«La varilla está ruda», me escribe un estudiante universitario que me ha pedido que le corrija su trabajo de grado. No tiene él ni idea de cuándo será su fecha de presentación pero, sabiamente, ha decidido echarle pichón y tener su tesis lista «para cuando se pueda». El confirma mi teoría. Ni el Covid-19, ni los peores gobiernos, ni los más estúpidos liderazgos cabeza e’ ñame pueden triturar eso que los jóvenes tienen en la cabeza: la convicción de que hay un mañana y que ellos son el mañana.
Hago memoria. Recuerdo cuando yo tenía su edad y me quería comer el mundo a pedazos. Nunca fui de esos que despreciaba al país. Fui, como muchos, una venezolana con mentalidad global y local. Le veía defectos y errores a mi país, pero nunca me empeciné en frases o acciones destructivas y menos en la displicencia de los que se lavaban las manos. Quizás porque siempre he creído que hay que tener cuidado con las palabras, nunca mal usé mi habilidad con las letras porque bien sé que ellas, las palabras, tienen la (perversa) capacidad de hacer realidades. Así, en este asunto de escribir artículos de opinión y narrativas me he cuidado de tres cosas: primero, de no usar lenguaje farragoso y pegostoso sino, antes bien, hacer sentir a mis lectores que lo mío con ellos es una conversación como de café en una terraza; segundo, de dejar claro que como articulista soy alguien que piensa en público y en voz alta, con franqueza, y no pretendo dictar cátedra ni pontificar sobre nada, que los endiosados de medio pelo aburren a morir; y, tercero, de nunca jamás manipular en ningún modo.
La situación política, económica, social, laboral, comercial, industrial, productiva, sanitaria y psicológica en Venezuela parece un coso empacado al vacío y sin orilla por donde entrarle. Sobre los muchos y dantescos problemas y dolores que nos tienen ardidos se nos encaramó el Covid-19. Diría Antonio Cova (caray, cómo lo extraño) que no solo «éramos muchos y parió la abuela», sino que para acabarla de completar la doñita parió seis demonios. Lo que queda de país se nos está muriendo y, sin embargo, hay gente que encuentra tiempo para sumarse a una épica mofletuda y necia. Es lo que llamo la más vulgar y arrabalera nichería política, diseñada por gentecita de hablar rimbombante pero que más parece originada en lupanares. En horas montan «brollos» (en la acepción zuliana) y convierten el patio en un «pichaque». La palabra «pichaque», que es un venezolanismo, tiene dos acepciones: es una especie de guacamole y también es un charco de agua sucia.
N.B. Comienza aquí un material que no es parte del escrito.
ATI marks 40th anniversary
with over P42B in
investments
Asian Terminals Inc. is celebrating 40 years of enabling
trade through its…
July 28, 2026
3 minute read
La nueva clasificación socioeconómica en Venezuela se resume en: los que pueden costear el cumplir la cuarentena y los que no. A eso finalmente llegamos, así de trágico, así de miserable y patético.
A mí la Revolución me deshilachó los mejores años de mi vida. Pero aún me queda mucha tela. Y no, no me voy a rendir. Quizás, como digo, para la gente de mi generación ya sea tarde. No tenemos ya edad para ver a esa Venezuela nueva y tan diferente que se va a construir. Pero nos tiene que animar el inmenso amor que sentimos y esa luz que vemos en los ojos de nuestros jóvenes y niños, esos que no importa en qué parte del mundo estén siguen siendo nuestros, siguen siendo venezolanos.
Muchas veces estoy triste. No hago absolutamente nada para disimularlo. Yo no me maquillo la cara de alegría. Creo que esa tristeza que siento es una muestra de salud mental, de que a pesar de todos los horrores que he visto a lo largo de estos terribles años no me he convertido en una ameba. Lloro y me seco las lágrimas. Y sigo.
Y esa tesis de grado de un estudiante con la cabeza llena de sueños inteligentes puede más que todas las bobadas con patas de tanto charlatán decadente que no es sino un parásito comiendo de la desgracia.